What the Law Actually Considers a Disability
Under the Americans with Disabilities Act, a disability is a physical or mental impairment that substantially limits one or more major life activities. That includes walking, seeing, hearing, breathing, learning, thinking, communicating, and working, among others. The definition also covers people who have a history of such an impairment (like someone in cancer remission) and people who are perceived by others as having one (like someone with a visible scar who faces discrimination regardless of their actual functional ability).
This legal framework is deliberately broad. It doesn’t require a wheelchair, a visible marker, or a specific diagnosis. It asks one question: does this condition substantially limit how you do something most people take for granted?

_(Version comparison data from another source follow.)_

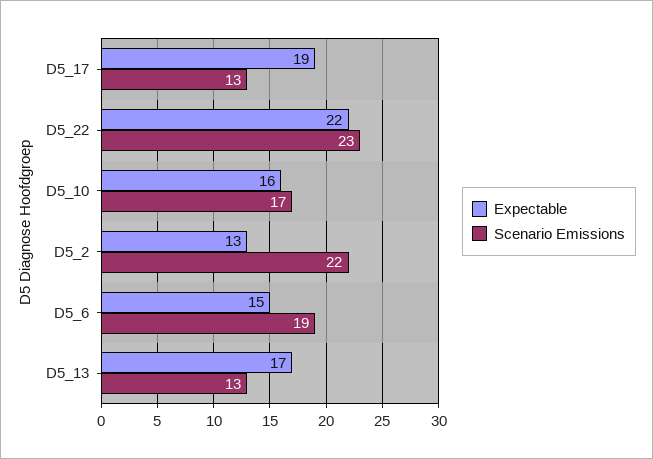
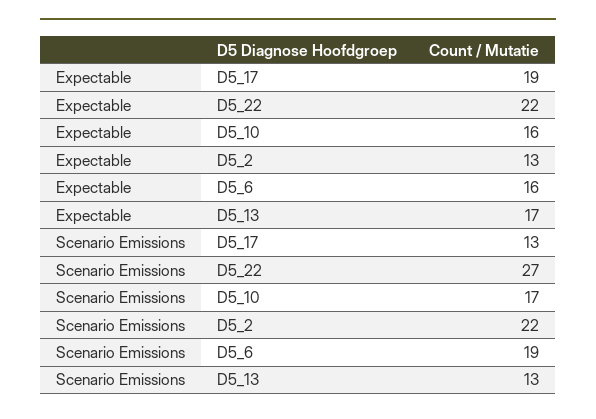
  {
    "Expectable": {
      "D5_17": 19,
      "D5_22": 22,
      "D5_10": 16,
      "D5_2": 13,
-     "D5_6": 15,
+     "D5_6": 16,
      "D5_13": 17
    },
    "Scenario Emissions": {
      "D5_17": 13,
-     "D5_22": 23,
+     "D5_22": 27,
      "D5_10": 17,
      "D5_2": 22,
      "D5_6": 19,
      "D5_13": 13
    }
  }

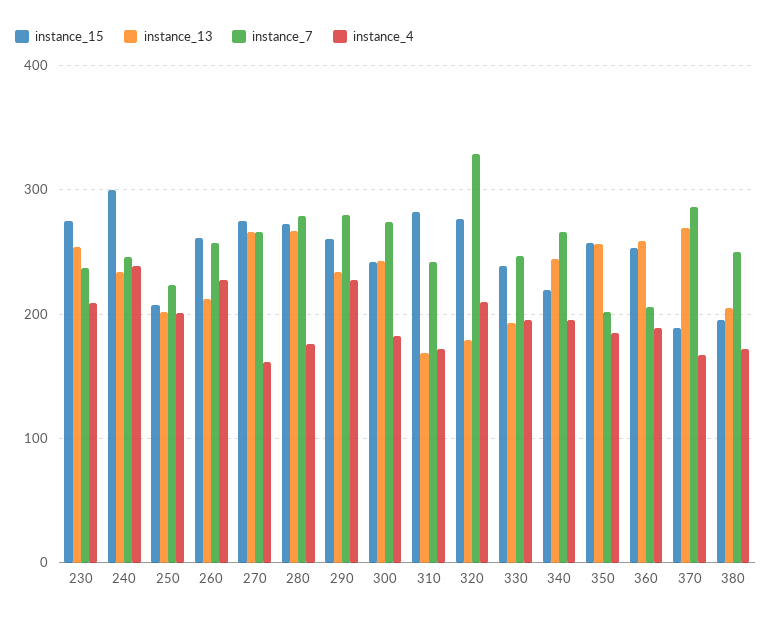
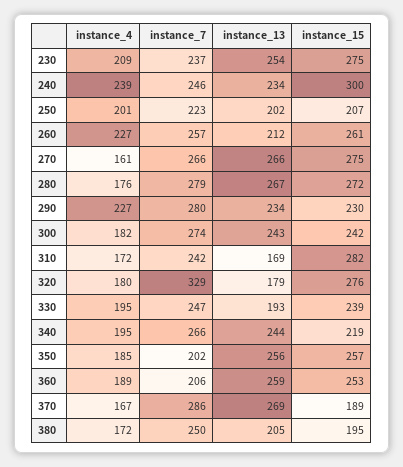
  {
    "instance_15": {
      "230": 275,
      "240": 300,
      "250": 207,
      "260": 261,
      "270": 275,
      "280": 272,
-     "290": 260,
+     "290": 230,
      "300": 242,
      "310": 282,
      "320": 276,
      "330": 239,
      "340": 219,
      "350": 257,
      "360": 253,
      "370": 189,
      "380": 195
    },
    "instance_13": {
      "230": 254,
      "240": 234,
      "250": 202,
      "260": 212,
      "270": 266,
      "280": 267,
      "290": 234,
      "300": 243,
      "310": 169,
      "320": 179,
      "330": 193,
      "340": 244,
      "350": 256,
      "360": 259,
      "370": 269,
      "380": 205
    },
    "instance_7": {
      "230": 237,
      "240": 246,
      "250": 223,
      "260": 257,
      "270": 266,
      "280": 279,
      "290": 280,
      "300": 274,
      "310": 242,
      "320": 329,
      "330": 247,
      "340": 266,
      "350": 202,
      "360": 206,
      "370": 286,
      "380": 250
    },
    "instance_4": {
      "230": 209,
      "240": 239,
      "250": 201,
      "260": 227,
      "270": 161,
      "280": 176,
      "290": 227,
      "300": 182,
      "310": 172,
-     "320": 210,
+     "320": 180,
      "330": 195,
      "340": 195,
      "350": 185,
      "360": 189,
      "370": 167,
      "380": 172
    }
  }

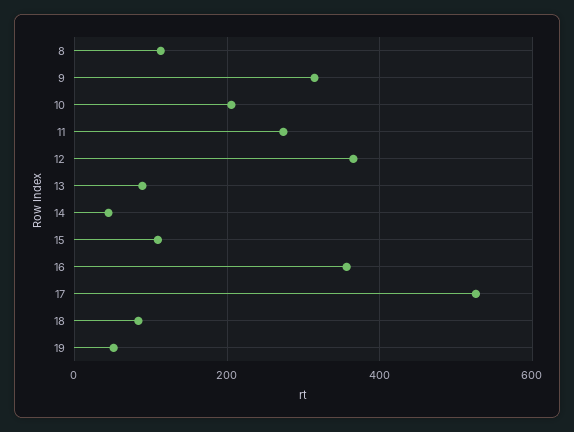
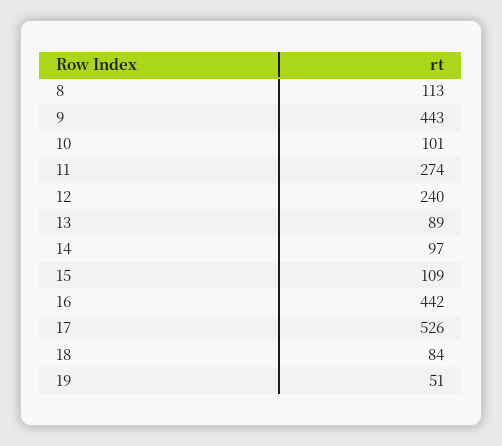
  {
    "8": 113,
-   "9": 320,
+   "9": 443,
-   "10": 200,
+   "10": 101,
    "11": 274,
-   "12": 360,
+   "12": 240,
    "13": 89,
-   "14": 40,
+   "14": 97,
    "15": 109,
-   "16": 360,
+   "16": 442,
    "17": 526,
    "18": 84,
    "19": 51
  }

For millions of people with chronic illness, mental health conditions, sensory processing issues, or autoimmune disorders, the answer is yes, even when nothing about their appearance suggests it.
How People Signal Hidden Disabilities
Because so many disabilities are invisible, some people choose to use voluntary signals when they need support in public spaces. The Hidden Disabilities Sunflower, a green lanyard with a sunflower pattern, was created to discreetly indicate that someone may need extra time, patience, or assistance. It’s now recognized in airports, hospitals, and transit systems in multiple countries. Wearing one doesn’t require disclosure of a specific condition. It simply lets staff know to check in and offer help.
The lanyard comes with a card that the wearer can fill out to describe their specific needs, which is useful for people who have difficulty communicating verbally or who find it stressful to repeatedly explain their condition. It’s entirely optional, and not wearing one doesn’t mean a person doesn’t need support.
The Global Scale
Globally, an estimated 1.3 billion people experience significant disability, which is about 16% of the world’s population, or 1 in 6 people. That number includes everything from mobility impairments to chronic pain to intellectual disabilities to sensory loss. Disability touches every demographic, every income level, and every country. It’s also not static across a lifetime. Most people will experience some form of disability at some point, whether through injury, illness, aging, or a condition present from birth.
The question “what does disability look like” has no single answer because disability is one of the most common and varied human experiences. It looks like a college student who needs extra time on exams. It looks like a coworker who leaves early because their energy runs out by 2 p.m. It looks like a parent managing invisible chronic pain while making school lunches. More often than not, it looks like nothing at all.